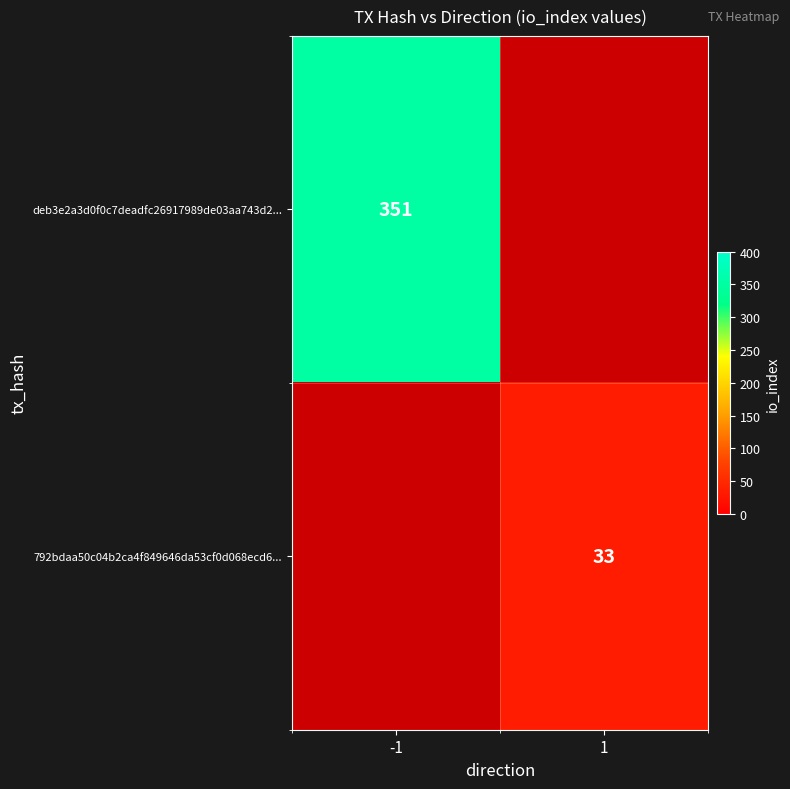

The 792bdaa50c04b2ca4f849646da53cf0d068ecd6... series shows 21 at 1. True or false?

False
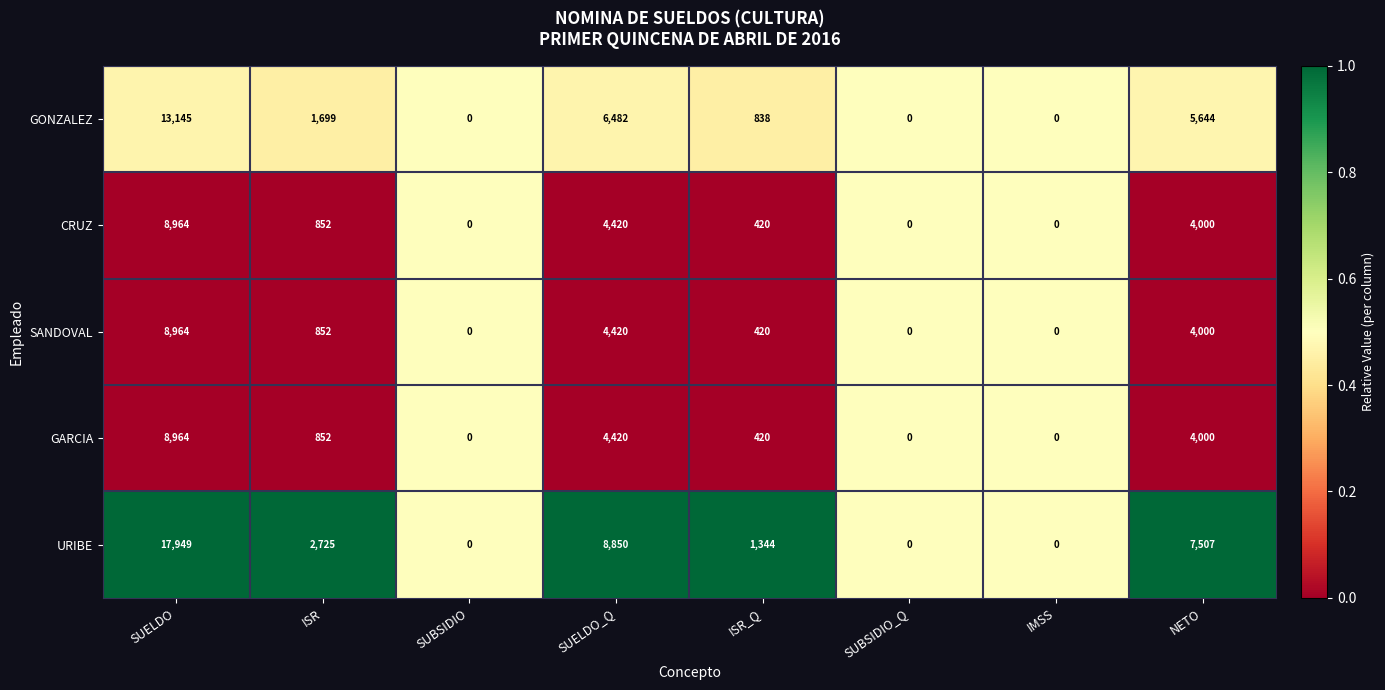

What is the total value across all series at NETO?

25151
==
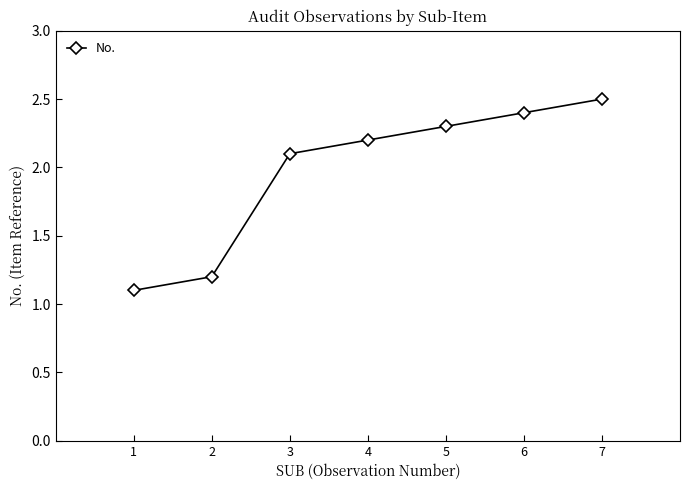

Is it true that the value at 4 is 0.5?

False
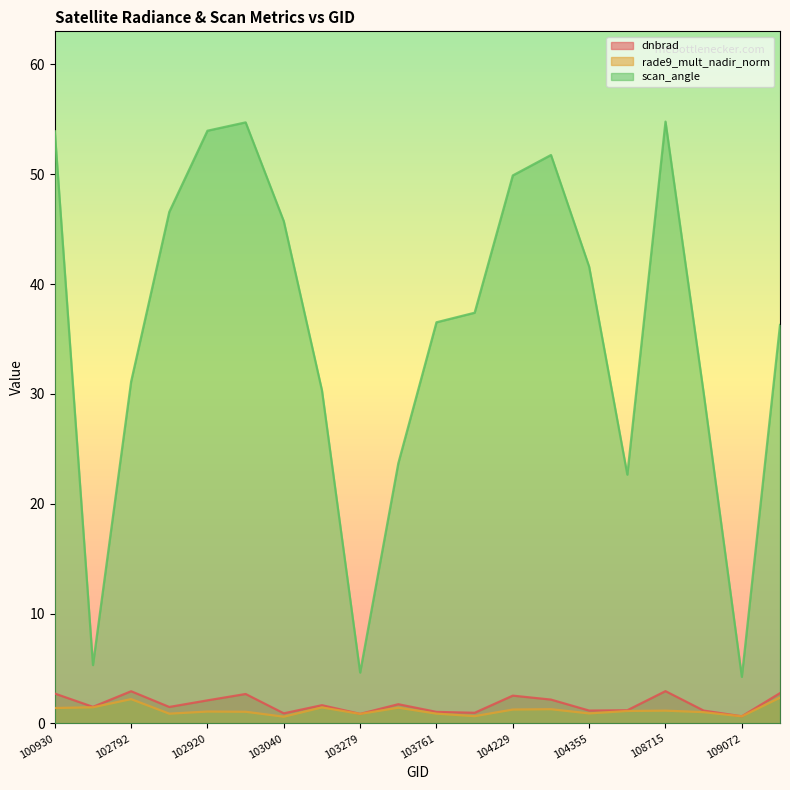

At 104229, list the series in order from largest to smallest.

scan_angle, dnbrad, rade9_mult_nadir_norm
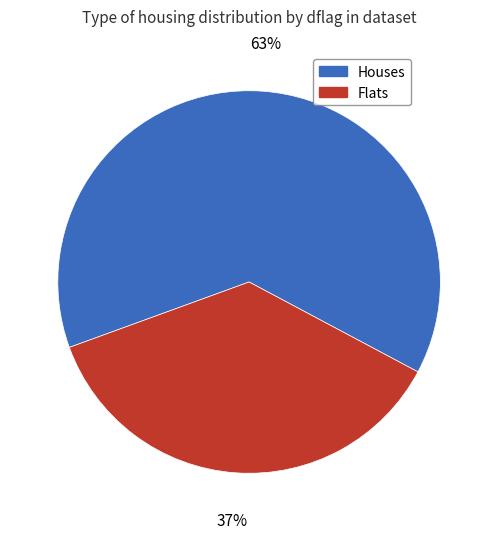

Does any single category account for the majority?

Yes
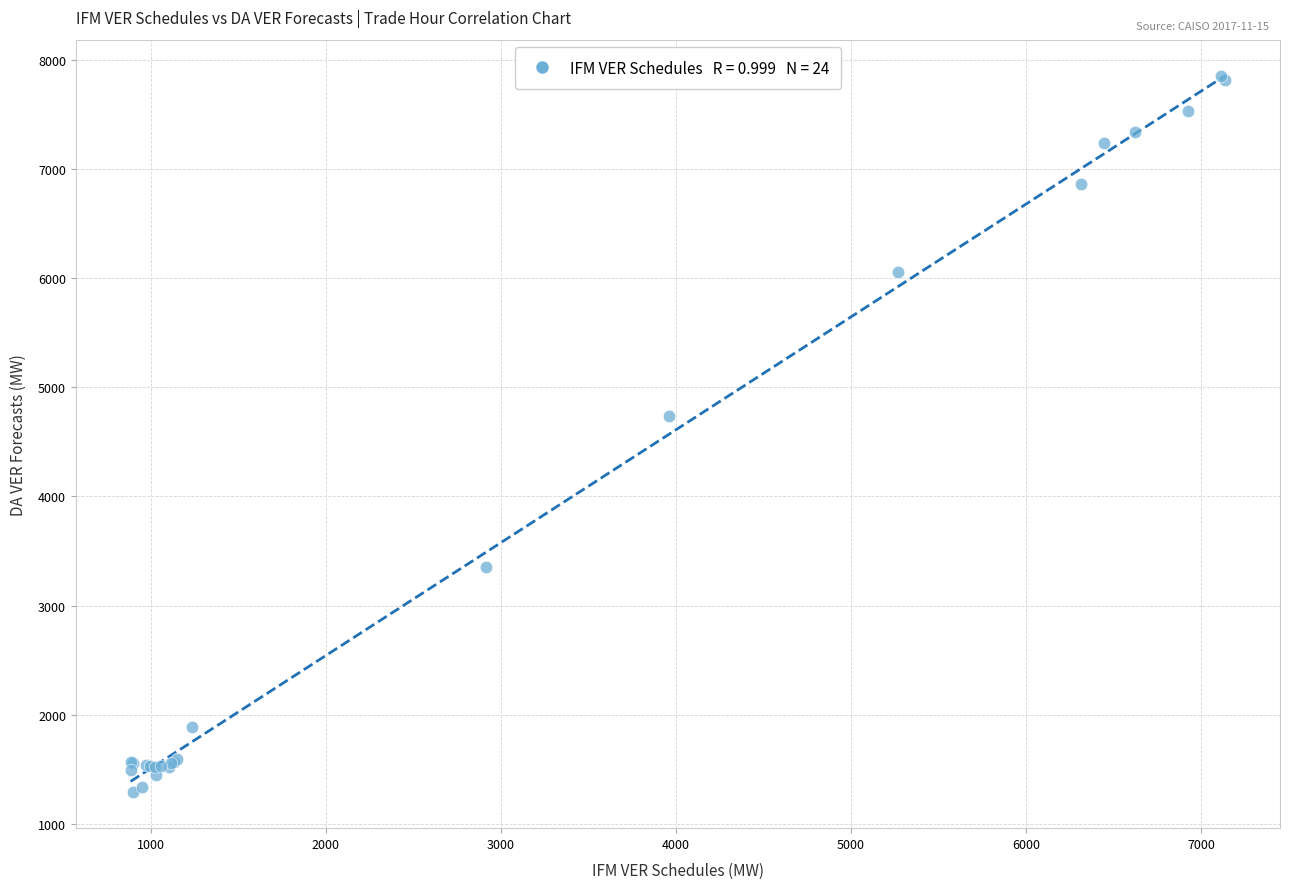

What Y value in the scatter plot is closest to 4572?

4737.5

Exercise ::
Please copy the rows from the line with "The 792bdaa50c04b2ca4f849646da53cf0d068ecd6... series" up to and including the line with "What is the", swapping "series" for "dataset" and keeping everything else the same. Leave the pictures out of your copy.

Answer section ::
The 792bdaa50c04b2ca4f849646da53cf0d068ecd6... dataset shows 21 at 1. True or false?

False

What is the total value across all dataset at NETO?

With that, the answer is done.